不壊の槍は折られましたが、何か?

ミステリ書評家のブログのはずだが……。

ユージニア/恩田陸

ユージニア

ユージニア

 恩田陸は、途中までは傑作、という作品をよく書く。雰囲気の盛り上げは非常にうまいのだが、盛り上げに盛り上げ、煽りに煽ったたところで、ほとんどの場合、話がグダグダになる。その後の物語は気息奄々、やっと最後のページに辿り着いたところで、力尽きたように終わる。構成感が希薄なのもしばしば致命的。しかも恩田陸が煽るのは、話の背後で蠢くものへの期待なのである。必然的に、読者は真相への期待を膨らませざるを得ない。しかし彼女は自分の煽りに耐え切れず、自重で崩壊し、《真相》を思わせぶりに仄めかすような態度に終始し、実際は何も言わないで逃げてしまう。なんでこんなことになってしまうのだろうか。
 私見だが、この人は、起承転結を何も決めずに、あるシーンのイメージ、或いはガジェットのイメージだけで書き始めてしまうのではないだろうか。『夏の名残の薔薇』はその最悪の例といえよう。新しい形の多重解決を提案したいのはヒシヒシと伝わって来る。しかし結果は、本格を舐めるなというものでしかない。『Q&A』でも、Q&Aだけで話を進めようと最初に明らかに思い付いているのに、それだけではどうしようもなくて、語りはうまいから勘弁して、という感じで、書き始めに課していたであろう《縛り》を、なし崩しにした例である。
 昔は、「まあこの人もたくさん仕事しているからな。
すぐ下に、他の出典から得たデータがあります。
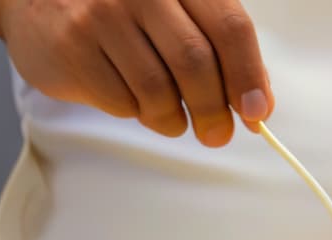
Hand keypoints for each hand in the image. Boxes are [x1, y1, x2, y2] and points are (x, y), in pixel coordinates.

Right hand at [0, 0, 272, 145]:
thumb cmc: (118, 8)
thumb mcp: (173, 9)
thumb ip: (217, 45)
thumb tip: (258, 102)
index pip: (229, 27)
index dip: (249, 77)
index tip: (258, 114)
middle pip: (196, 63)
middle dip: (214, 110)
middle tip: (217, 134)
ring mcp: (102, 14)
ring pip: (159, 91)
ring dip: (173, 118)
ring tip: (171, 118)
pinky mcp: (73, 47)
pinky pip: (123, 102)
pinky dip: (137, 114)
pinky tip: (131, 99)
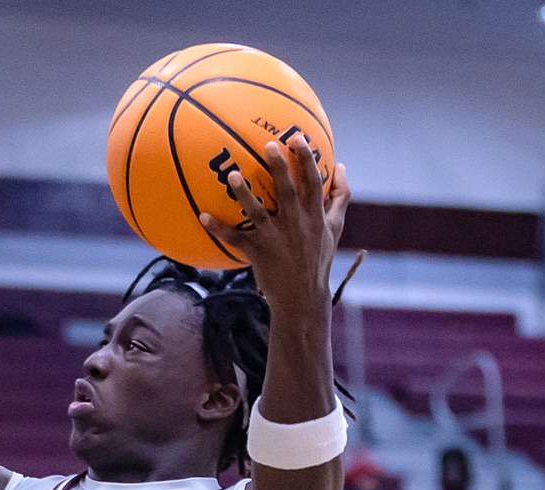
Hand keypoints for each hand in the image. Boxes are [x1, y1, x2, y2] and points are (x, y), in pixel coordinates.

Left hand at [200, 135, 349, 307]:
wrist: (303, 297)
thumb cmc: (318, 258)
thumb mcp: (334, 227)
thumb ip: (339, 196)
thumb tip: (341, 165)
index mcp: (315, 216)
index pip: (313, 182)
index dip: (306, 158)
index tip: (297, 137)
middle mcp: (296, 224)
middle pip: (288, 191)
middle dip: (280, 167)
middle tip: (269, 145)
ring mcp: (276, 239)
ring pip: (259, 213)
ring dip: (245, 194)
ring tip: (233, 175)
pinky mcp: (258, 253)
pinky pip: (236, 239)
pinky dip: (219, 229)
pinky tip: (203, 216)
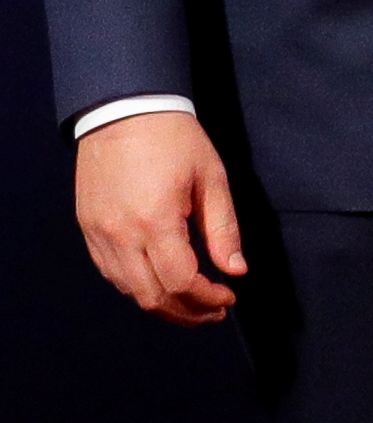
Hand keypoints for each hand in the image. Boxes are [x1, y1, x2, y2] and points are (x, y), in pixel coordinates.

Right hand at [75, 110, 245, 323]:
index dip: (207, 299)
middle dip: (187, 312)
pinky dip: (137, 286)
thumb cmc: (175, 140)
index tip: (229, 297)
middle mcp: (121, 234)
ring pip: (128, 289)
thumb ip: (223, 229)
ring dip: (162, 304)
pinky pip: (111, 272)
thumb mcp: (212, 179)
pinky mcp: (88, 228)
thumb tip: (235, 270)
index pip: (181, 282)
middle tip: (214, 310)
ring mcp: (99, 233)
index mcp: (155, 221)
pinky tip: (161, 282)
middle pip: (152, 296)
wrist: (124, 110)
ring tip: (192, 302)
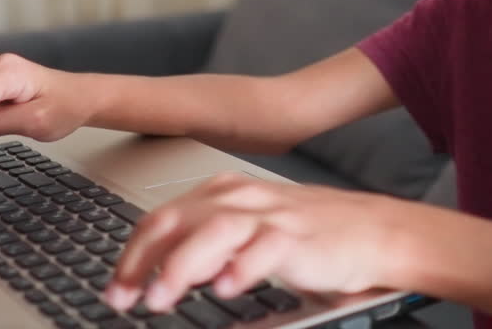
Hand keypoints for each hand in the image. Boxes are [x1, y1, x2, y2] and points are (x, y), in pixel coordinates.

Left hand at [103, 173, 396, 312]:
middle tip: (122, 297)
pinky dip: (242, 268)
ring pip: (212, 230)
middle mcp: (241, 198)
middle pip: (176, 220)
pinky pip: (265, 249)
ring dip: (181, 265)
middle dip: (141, 260)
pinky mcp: (300, 237)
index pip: (162, 217)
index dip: (132, 253)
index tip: (116, 288)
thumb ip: (207, 246)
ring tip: (161, 297)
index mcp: (224, 194)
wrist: (375, 232)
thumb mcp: (250, 232)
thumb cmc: (312, 237)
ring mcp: (271, 215)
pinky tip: (226, 289)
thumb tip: (160, 275)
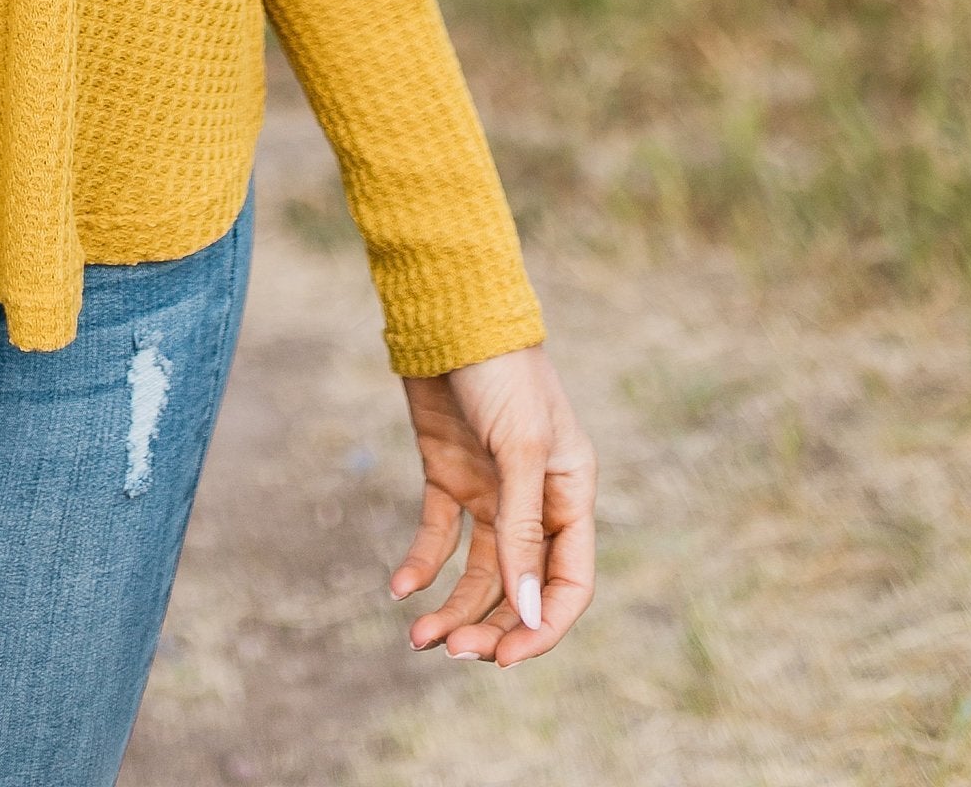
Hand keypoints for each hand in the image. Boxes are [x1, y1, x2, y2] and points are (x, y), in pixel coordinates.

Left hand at [391, 345, 595, 665]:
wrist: (448, 311)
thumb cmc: (501, 371)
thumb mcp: (521, 449)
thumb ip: (523, 531)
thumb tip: (530, 613)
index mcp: (571, 495)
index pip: (569, 583)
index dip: (543, 628)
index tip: (502, 659)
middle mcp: (535, 500)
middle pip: (519, 587)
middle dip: (489, 625)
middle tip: (449, 651)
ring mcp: (490, 490)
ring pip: (477, 572)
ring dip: (453, 606)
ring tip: (418, 636)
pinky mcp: (448, 475)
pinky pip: (438, 536)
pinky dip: (421, 564)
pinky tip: (399, 588)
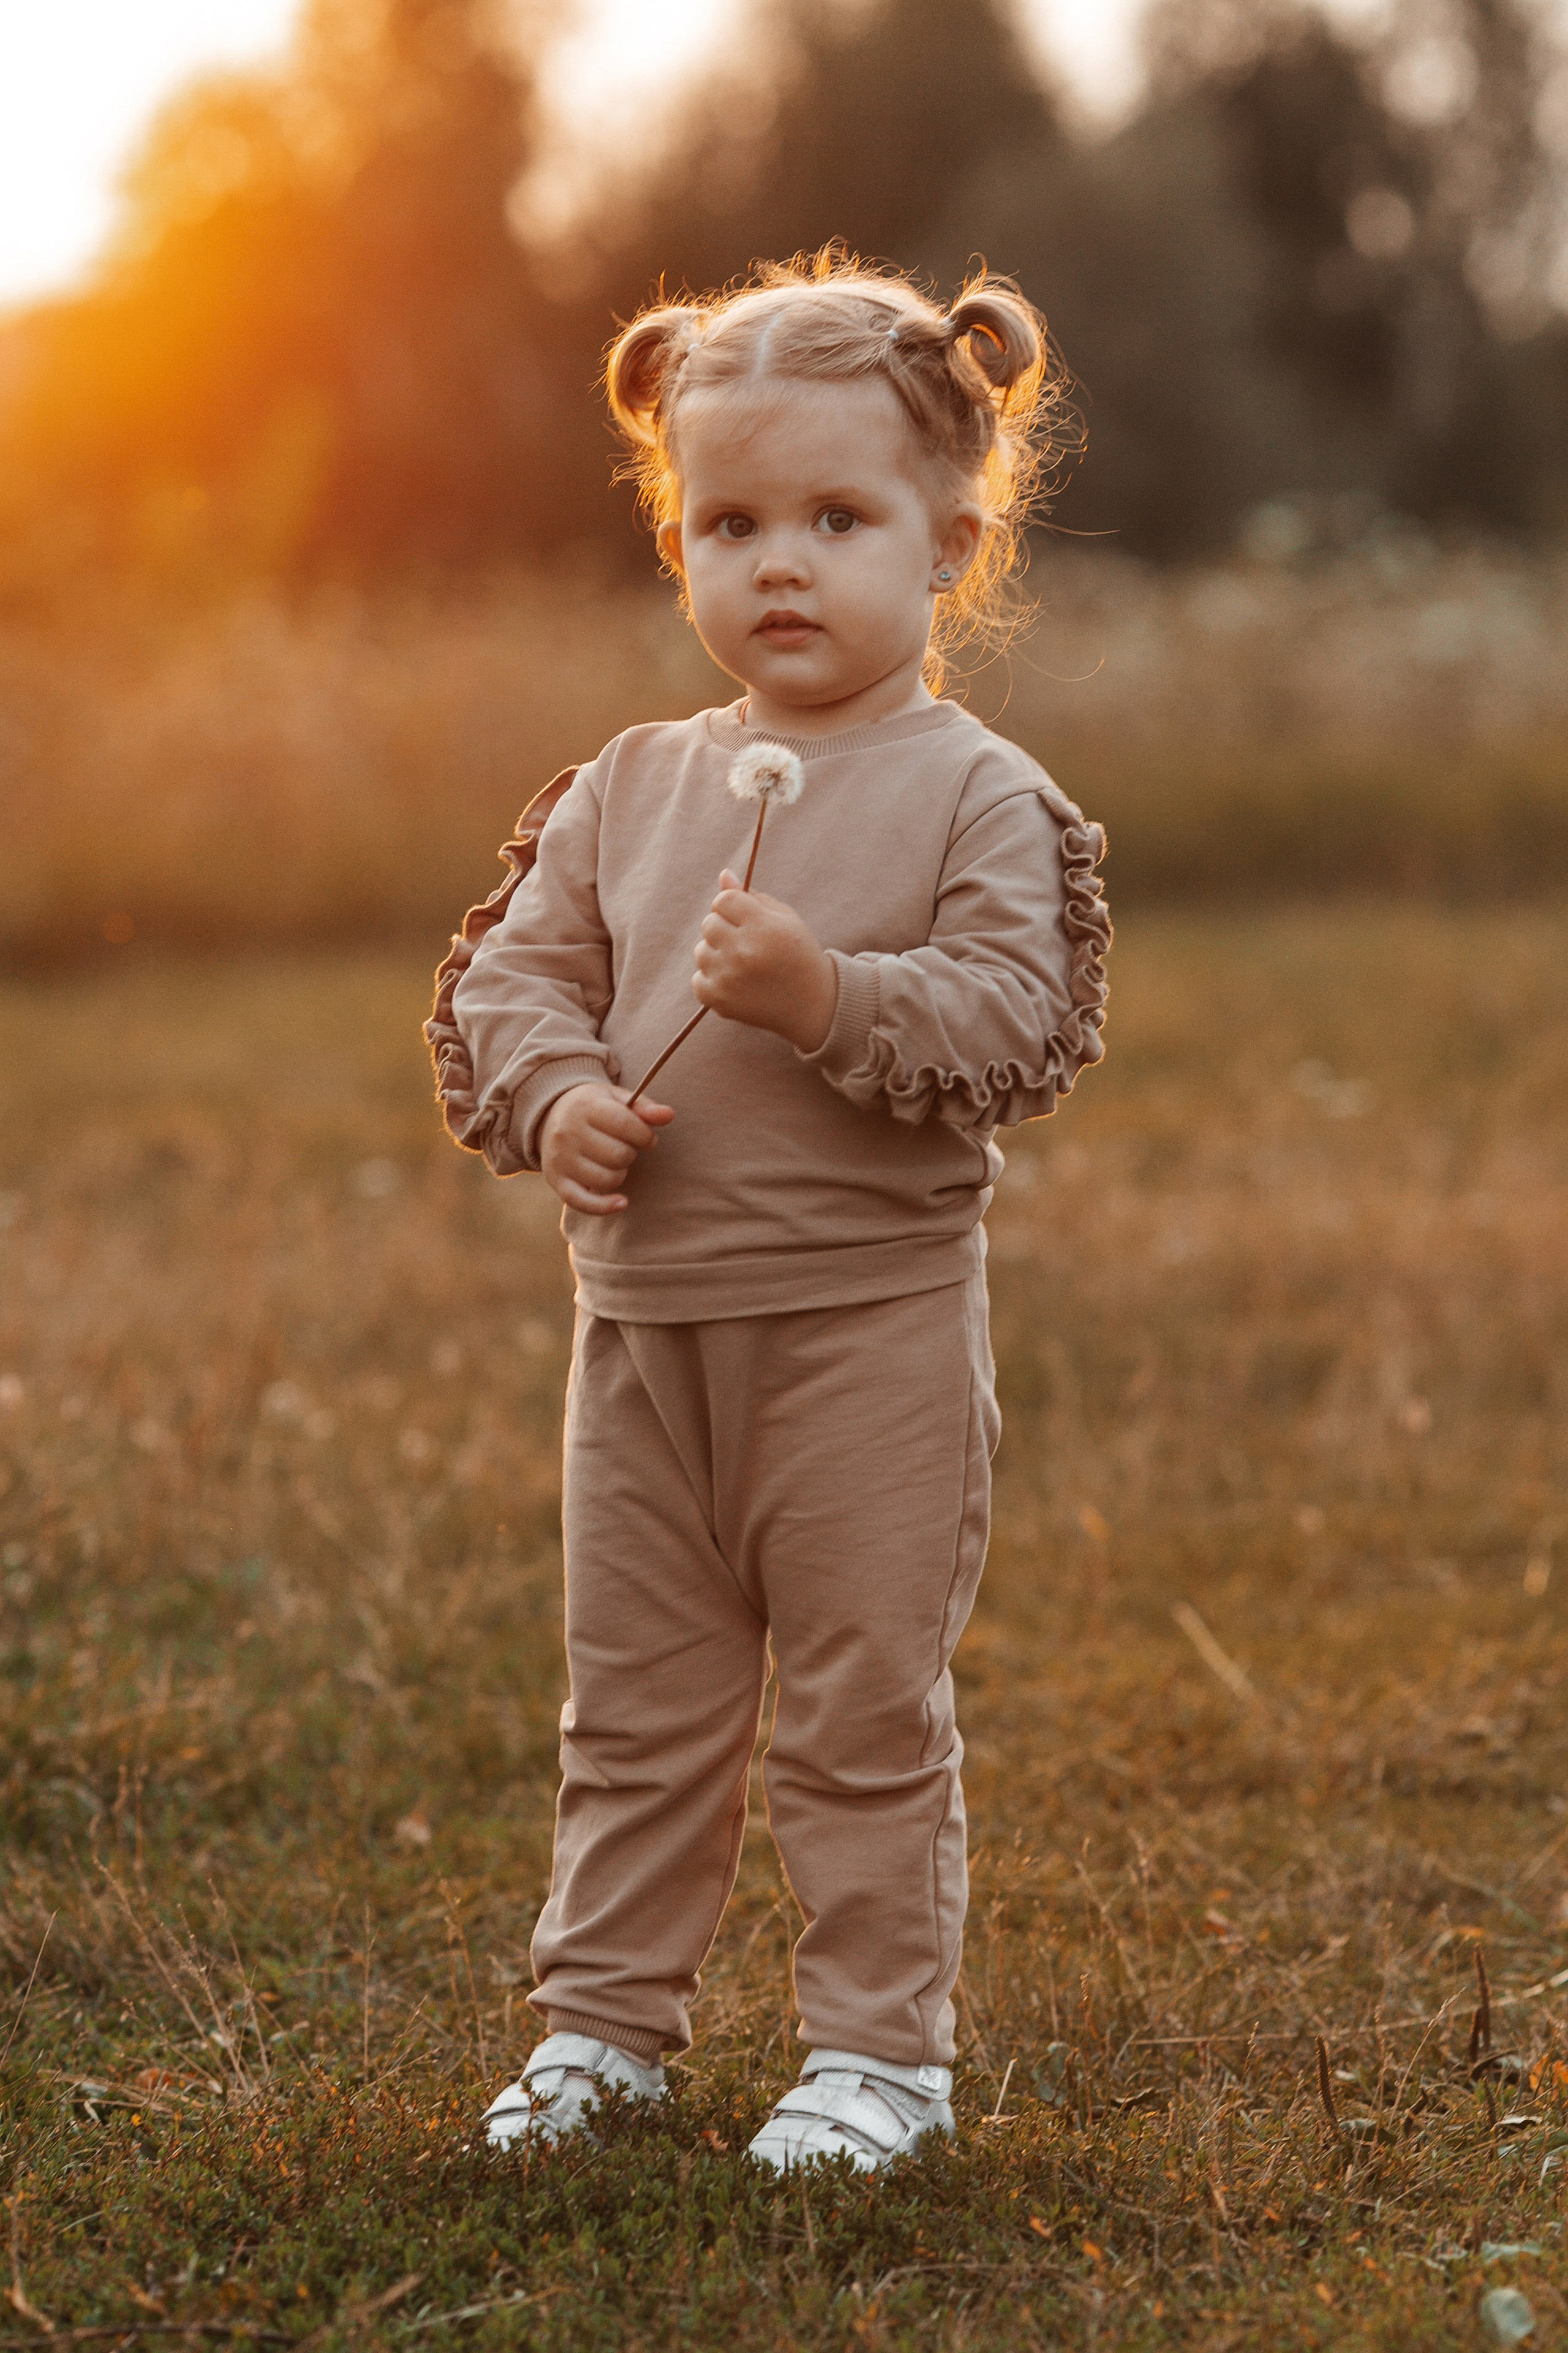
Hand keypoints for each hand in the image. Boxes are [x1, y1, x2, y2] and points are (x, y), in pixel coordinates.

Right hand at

その内、落ち着いてじっくりと傑作をものしてくれるに違いない」と思って許容していたのだが、デビューしてかなり経つ今、恩田陸はそれでもなお仕事量を落とさず、起承転結がグズグズな作品を濫造している。もはや好きでやっているとしか思えず、私などは不快感を覚えるのだった。

 と罵倒しておいて何だが、『ユージニア』は珍しく、書き始める前か、書き始めてかなり早い段階で、落し所を決定したと思しい作品である。もちろん、竹を割ったような真相はこの作家に期待すべくもない。しかし語りのうまいこの作家であれば、真相にこの程度の確度と構築性があれば、読者を満足させることができる。逆に、この程度の曖昧さが、作品に独特の香りを付けており、むしろ好ましいとさえ言えるだろう。
 作者自身はこの作品をターニングポイントとしているらしい。その言葉を結局は信じ、好意的に受け止めてしまう俺の負けである。